Document section.
BEGIN

Visitor survey results underlined the high quality of trade visitors. More than 70 per cent of visitors reported having an influence on the purchasing and procurement decisions of their companies.
The top three objectives for trade visitors were to gain a market overview, establish new contacts and find new products, according to survey results. China Fruit Logistica offered unrivalled opportunities to achieve all these goals, with more than 80 per cent of trade visitors confirming a positive to excellent overall impression of this inaugural edition.
China Fruit Logistica launched as the premier platform on a national scale for China’s fresh fruit and vegetable business, bringing together producers, traders, buyers, retailers and service providers from across the country with key international players.
China Fruit Logistica in Shanghai is the new addition to “the trusted brand family” that includes Asia Fruit Logistica in Hong Kong, Asia’s premier continental trade show for fresh fruit and vegetable marketing, as well as Fruit Logistica in Berlin, the leading global trade fair for the fresh produce business.
China Fruit Logistica’s position as the premier national platform was underlined at the opening ceremony, which was addressed by Huang Jingyi, president of China Good Agri-products Development and Service Association, and Guo Xiliang, vice chairman of the China Society of Inspection and Quarantine. Guest of honour Wan Benyi, section chief of China Customs Animal and Plant Division, was also on-hand to inaugurate the event.
Visitors to China Fruit Logistica took in best-in-class products and services from close to 100 exhibitors. China accounted for the majority of exhibitors, with companies and organisations from 12 different provinces across the country showcasing their wares
A diverse range of international companies from 18 different countries representing all continents also exhibited at the first edition. Exhibiting countries included Australia, Canada, China, Egypt, Finland, France, Israel, Italy, Japan, Malaysia, the Netherlands, New Zealand, Peru, Spain, Thailand, Turkey, the US and Uruguay.
Three-track event programme
China Fruit Logistica visitors were also able to access a high-quality conference programme on the trade show floor offering a mix of strategic insights and practical information. Powered by Asiafruit China, part of world-leading fresh produce publisher Fruitnet Media International, the programme included three tracks – the Main Stage, the Expert Stage and the Media Studio.
At the Main Stage, Fresh Produce Forum China, China’s leading fresh produce conference event, featured keynote presentations and panel discussions on the hot topics and trends in China’s fresh produce business
With the theme ‘power brands marketing for success’, Fresh Produce Forum China (FPFC) kicked off with a session looking at how to raise quality standards and build brands for China’s domestic fruit industry. Xi Lingyuan of industry alliance Fruit Ally, Jae Chun, vice-president of Driscoll’s China, and Mei Qiang of Tianxiaxingnong were on-hand to share their insights. While each had different perspectives, they all underlined the need to link consumer needs and preferences back into production to improve supply chain standards.

END

Questions on the material.
1 > List every person named in the report on China Fruit Logistica.
2 > Resume the report on China Fruit Logistica from the point where it stops.

Page-level text extractions:
BEGIN

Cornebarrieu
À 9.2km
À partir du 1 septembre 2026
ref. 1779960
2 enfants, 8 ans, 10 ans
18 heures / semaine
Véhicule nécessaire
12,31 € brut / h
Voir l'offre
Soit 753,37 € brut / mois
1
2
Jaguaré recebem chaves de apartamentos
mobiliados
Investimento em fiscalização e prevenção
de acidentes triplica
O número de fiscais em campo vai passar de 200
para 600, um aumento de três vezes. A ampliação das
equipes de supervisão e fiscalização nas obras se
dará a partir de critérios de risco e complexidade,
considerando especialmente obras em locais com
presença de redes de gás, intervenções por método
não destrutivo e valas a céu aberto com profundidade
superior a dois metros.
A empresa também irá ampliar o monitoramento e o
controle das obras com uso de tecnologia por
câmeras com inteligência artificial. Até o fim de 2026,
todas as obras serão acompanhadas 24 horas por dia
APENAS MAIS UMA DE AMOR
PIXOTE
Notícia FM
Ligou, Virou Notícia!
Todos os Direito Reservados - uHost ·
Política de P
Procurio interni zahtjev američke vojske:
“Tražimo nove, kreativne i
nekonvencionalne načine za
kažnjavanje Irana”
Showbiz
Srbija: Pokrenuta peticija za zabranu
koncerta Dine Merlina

END
BEGIN

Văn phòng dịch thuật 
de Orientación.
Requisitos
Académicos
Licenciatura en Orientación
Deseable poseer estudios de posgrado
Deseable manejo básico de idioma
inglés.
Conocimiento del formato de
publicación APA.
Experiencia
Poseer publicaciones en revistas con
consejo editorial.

END
BEGIN

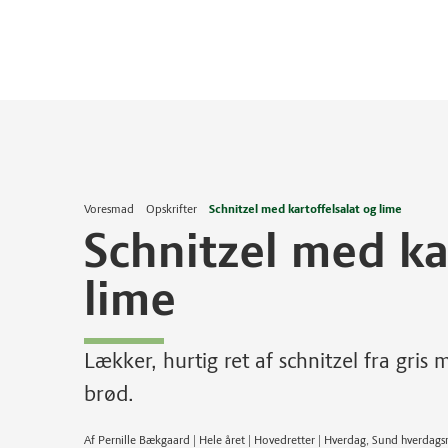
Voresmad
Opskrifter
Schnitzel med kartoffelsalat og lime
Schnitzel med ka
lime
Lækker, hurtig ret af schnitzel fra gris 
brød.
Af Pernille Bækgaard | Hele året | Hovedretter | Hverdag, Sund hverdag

END

Expected responses.
1 > Huang Jingyi, Guo Xiliang, Wan Benyi, Xi Lingyuan, Jae Chun, Mei Qiang

2 >
Chun explained how Driscoll’s’ domestically-grown berries were able to retail in China for up to a 200 per cent price-premium on berries imported from South America. "How is that? Because we have worked really hard to raise the quality and consistency, and because we’re closer to the market since we’re growing in China. We understand more and more in terms of consumer expectations," said Chun. "We hear repeatedly about mistrust among Chinese consumers over food produced in China. We don’t think it’s true. We believe we can produce fruit in China that more than matches international standards."
The universal challenge of building a fresh produce brand is compounded in China by the multitude of small growers. Tianxiaxingnong’s Mei said one of the biggest hurdles was getting farmers to honour supply agreements. He argued that building successful relationships depended on grower welfare, and on purchasing their products at a higher margin to develop a loyal supply base.
Regional spotlights at FPFC
A series of regional showcase sessions at FPFC also spotlighted the exciting work under way to raise standards across China’s fresh produce business. In a session on major temperate fruit production hub Shaanxi Province, Wang Linsong of Haisheng and Qi Feng of Qifeng discussed their work with farmers to introduce new production technology. Wang emphasised the key role for mechanisation and covered cropping, such as greenhouse systems, in raising productivity levels.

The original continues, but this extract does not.